Oh, and good luck trying to find clothing as a swole person.  Many times, my swole brothers and sisters have found themselves in fitting rooms, struggling to pull a pair of jeans up over their massive quads, lamenting the current trend toward skinny jeans.  Fashion trends push swole persons to the very fringes of society by subliminally shaming them for their size.  If you’re a small person, you can always move up in size, but there is no hope for the swole.  It’s not like we can make small clothes bigger.

Swole persons are frequently victimized by vicious stereotypes.  Slurs such as “meathead” are tossed around with no regard for the lasting damage caused by such abusive language.  Swole people aren’t dumb, but for reasons I don’t fully understand, the media continuously portrays us as unintelligent or somehow mentally deficient because of our size.  In the workplace, we are always the ones asked to replace the jug at the watercooler or carry boxes.  Our coworkers may not even realize when their prejudices are revealed.  They’ve been trained by our swole-shaming culture to judge us by our bodies.

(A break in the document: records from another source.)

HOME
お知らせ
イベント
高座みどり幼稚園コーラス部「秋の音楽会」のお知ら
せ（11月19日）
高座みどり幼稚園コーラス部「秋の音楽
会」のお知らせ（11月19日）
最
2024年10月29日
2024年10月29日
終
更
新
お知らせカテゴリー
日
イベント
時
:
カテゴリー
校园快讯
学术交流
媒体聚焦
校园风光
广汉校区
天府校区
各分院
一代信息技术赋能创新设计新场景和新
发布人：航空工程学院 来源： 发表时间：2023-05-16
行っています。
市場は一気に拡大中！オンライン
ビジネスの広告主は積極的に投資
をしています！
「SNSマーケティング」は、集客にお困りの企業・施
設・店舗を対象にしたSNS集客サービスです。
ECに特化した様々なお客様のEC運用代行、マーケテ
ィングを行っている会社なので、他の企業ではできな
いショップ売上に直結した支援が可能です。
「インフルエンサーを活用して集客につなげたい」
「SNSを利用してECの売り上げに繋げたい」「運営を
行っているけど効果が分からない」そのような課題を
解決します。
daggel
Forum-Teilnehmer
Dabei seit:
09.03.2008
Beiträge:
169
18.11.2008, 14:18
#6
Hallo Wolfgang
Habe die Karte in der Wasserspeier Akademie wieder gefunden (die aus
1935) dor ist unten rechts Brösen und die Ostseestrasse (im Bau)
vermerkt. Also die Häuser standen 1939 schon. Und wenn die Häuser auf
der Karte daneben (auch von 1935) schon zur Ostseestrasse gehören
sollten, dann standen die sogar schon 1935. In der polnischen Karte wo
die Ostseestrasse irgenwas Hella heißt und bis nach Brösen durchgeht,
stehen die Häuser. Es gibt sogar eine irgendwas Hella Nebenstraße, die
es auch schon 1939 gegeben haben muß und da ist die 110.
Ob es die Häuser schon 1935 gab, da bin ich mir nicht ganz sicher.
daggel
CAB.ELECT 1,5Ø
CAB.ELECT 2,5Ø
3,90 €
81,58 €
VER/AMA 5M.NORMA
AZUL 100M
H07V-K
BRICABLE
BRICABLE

Even our families don’t necessarily know how to relate to us.  I remember the first time my mother walked in on me doing curls in my room.  We were both so embarrassed.  Things only got worse when she found my stash of muscle magazines under my mattress.  She just couldn’t understand.  It’s like she thought swole was something I decided to become, instead of realizing it’s just who I am inside.  This is a common misconception.  We can’t just stop being swole any more than a person can change sexual orientation or skin color, and it’s deeply offensive to imply that swole is merely a lifestyle choice.

So, at this point, if you are non-swole, transswole or just a little bicep-curious, you may be wondering what the do’s and don’ts are when interacting with swole persons.  First of all, don’t act surprised when you find out a swole person is intelligent or articulate.  Second, don’t make generalizations.  If you look at a swole person and say something such as, “That guy must work at GNC,” you’re perpetuating the cycle of swole-shaming, even if you’re just kidding.  Try to avoid statements implying people shouldn’t be swole, or that smallness is something to be desired.  For example, saying, “I just don’t understand why someone would get so big” is the type of judgmental statement a swole person just doesn’t need to hear.  Swole isn’t some horrible thing people should avoid.  The only thing people should avoid is dumping more shame on the broad shoulders of the swole community.

Hopefully you’re now aware of the swole persons’ plight.  It’s time for swole discrimination to end and for non-swoles to realize swole persons are simply people, too.

The bottom line is this: No matter what your level of swole is, remember to love yourself for who you are and don’t accept negativity from outside sources.  Love your swole, people.